Date of this Version

7-2010

Comments

Published in Environment 52:4 (July/August 2010), pp. 9–22. Copyright © 2010 Taylor & Francis. Used by permission. http://www.environmentmagazine.org

Abstract

Military operations are major industrial activities that use massive amounts of fuel and materials that significantly contribute to climate change. In this article, we assert that military activity to protect international oil trade is a direct production component for importing foreign oil— as necessary for imports as are pipelines and supertankers—and therefore the greenhouse gas (GHG) emissions from that military activity are relevant to U.S. fuel policies related to climate change. Military security for protection of global maritime petroleum distribution is part of the acquisition process, but in addition, recent Middle Eastern wars may also be related to securing petroleum reserves.

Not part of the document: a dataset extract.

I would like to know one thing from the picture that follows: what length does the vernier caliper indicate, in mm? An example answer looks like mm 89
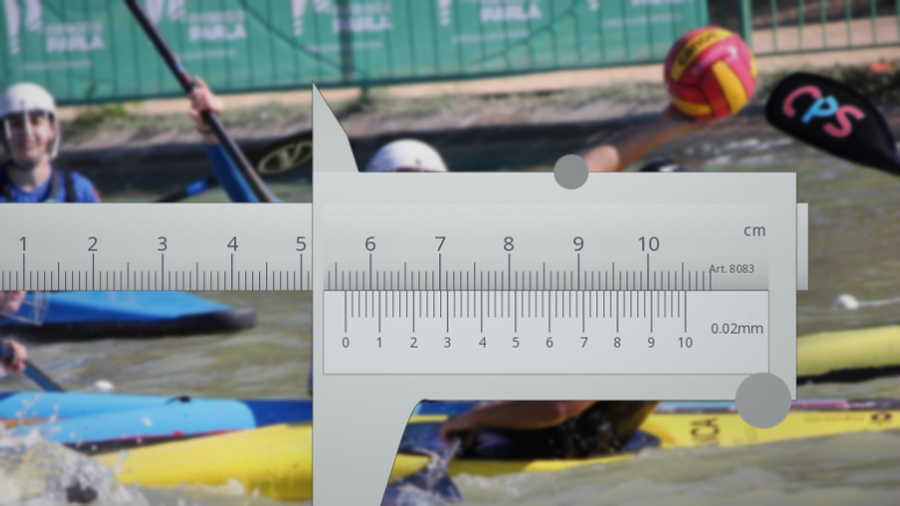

A component of U.S. motor fuel policy has been to encourage the development of biofuels as substitutes for petroleum, both to reduce dependence on foreign oil and to reduce GHG emissions. To qualify for this substitution under the U.S. Energy Independence and Security Act of 2007 (EISA), specific biofuel types must reduce GHG emissions by set amounts from 20 to 60 percent compared with gasoline. The EISA legislation demands evaluation of not only direct life cycle emissions from biofuels, but also all potentially significant indirect emissions. Yet the gasoline emissions against which this is compared consist only of direct life cycle emissions, which to this point have not included emissions due to the military component of transporting foreign oil to the United States. These military emissions are analyzed here to determine their contribution to the life cycle GHG emissions from gasoline production. This analysis builds on a recent estimate that emissions from military security raised the GHG intensity of U.S. gasoline derived from Middle Eastern imports by twofold compared with direct emissions.